Gradient Descent is an optimization algorithm used in Machine Learning, one of the most popular ones!

What is a Gradient?

“A gradient measures how much the output of a function changes if you change the inputs a little bit.” — Lex Fridman (MIT)

A gradient basically calculates the change in weights in regard to change in error.

What is Gradient Descent?

Imagine you are climbing a mountain, you start with bigger steps, but they eventually keep getting shorter, in order to avoid missing the target area. That’s the concept behind gradient descent and it’s an optimisation algorithm used in ML. (As hopefully you can visualise in the attached image).

– It is used to find a local minimum of a differentiable function.

– It is used to find the values of a function’s parameters (coefficients) that minimize a cost function as far as possible.

– Gradient measures the change in all weights with regard to the change in error.

# Variants of Gradient descent:

There are three variants of gradient descent, it differs in the amount of data used to compute the gradient of the objective function.

**Stochastic Gradient Descent:**

Stochastic gradient descent (SGD) computes the gradient using a single sample. The noisier gradient measured for a smaller number of samples causes SGD to update often and with a large variance in this case. As a result, the goal feature fluctuates a lot.

SGD has the advantage of being computationally much quicker. Large datasets are often too large to fit in RAM, making vectorization inefficient. Instead, each sample or batch of samples must be loaded, processed, and the results saved, among other things.

**Batch Gradient Descen**t:

For each stage of Gradient Descent, we consider all the examples, which means we compute derivatives of all the training examples to get a new parameter in Batch Gradient Descent. As a result, we get a smoother objective function than with SGD.

Batch gradient descent, on the other hand, is computationally very costly when the number of training examples is high. As a result, batch gradient descent is not recommended if the number of training examples is high. Rather, we choose stochastic gradient descent or mini-batch gradient descent, which will be discussed next.

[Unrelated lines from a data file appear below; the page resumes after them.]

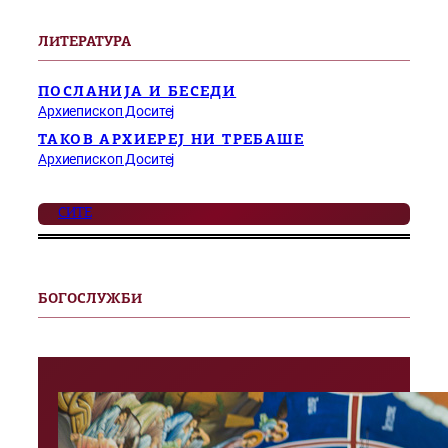
ЛИТЕРАТУРА
ПОСЛАНИЈА И БЕСЕДИ
Архиепископ Доситеј
ТАКОВ АРХИЕРЕЈ НИ ТРЕБАШЕ
Архиепископ Доситеј
СИТЕ
БОГОСЛУЖБИ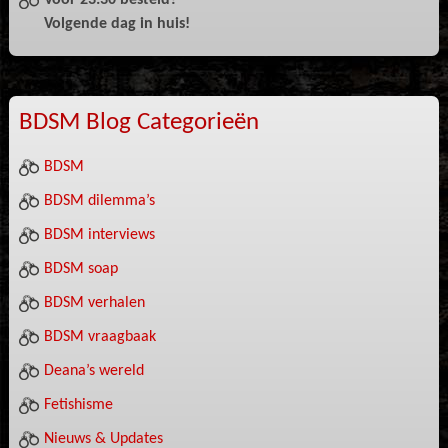
Voor 23:30 besteld?
Volgende dag in huis!
BDSM Blog Categorieën
BDSM
BDSM dilemma’s
BDSM interviews
BDSM soap
BDSM verhalen
BDSM vraagbaak
Deana’s wereld
Fetishisme
Nieuws & Updates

**Mini Batch gradient descent:**

This is a form of gradient descent that is faster than both batch and stochastic gradient descent methods. We don’t use the whole dataset at once, nor do we use a single example at a time. A mini-batch is a batch with a fixed number of training instances that is smaller than the entire dataset.

This allows one to reap the benefits of both of the previously discussed versions. Since Mini-batch allows the learning algorithm to be configured with an additional “mini-batch size” hyperparameter.

This takes us to the conclusion of this post, in which we discovered how Gradient Descent and its variants function.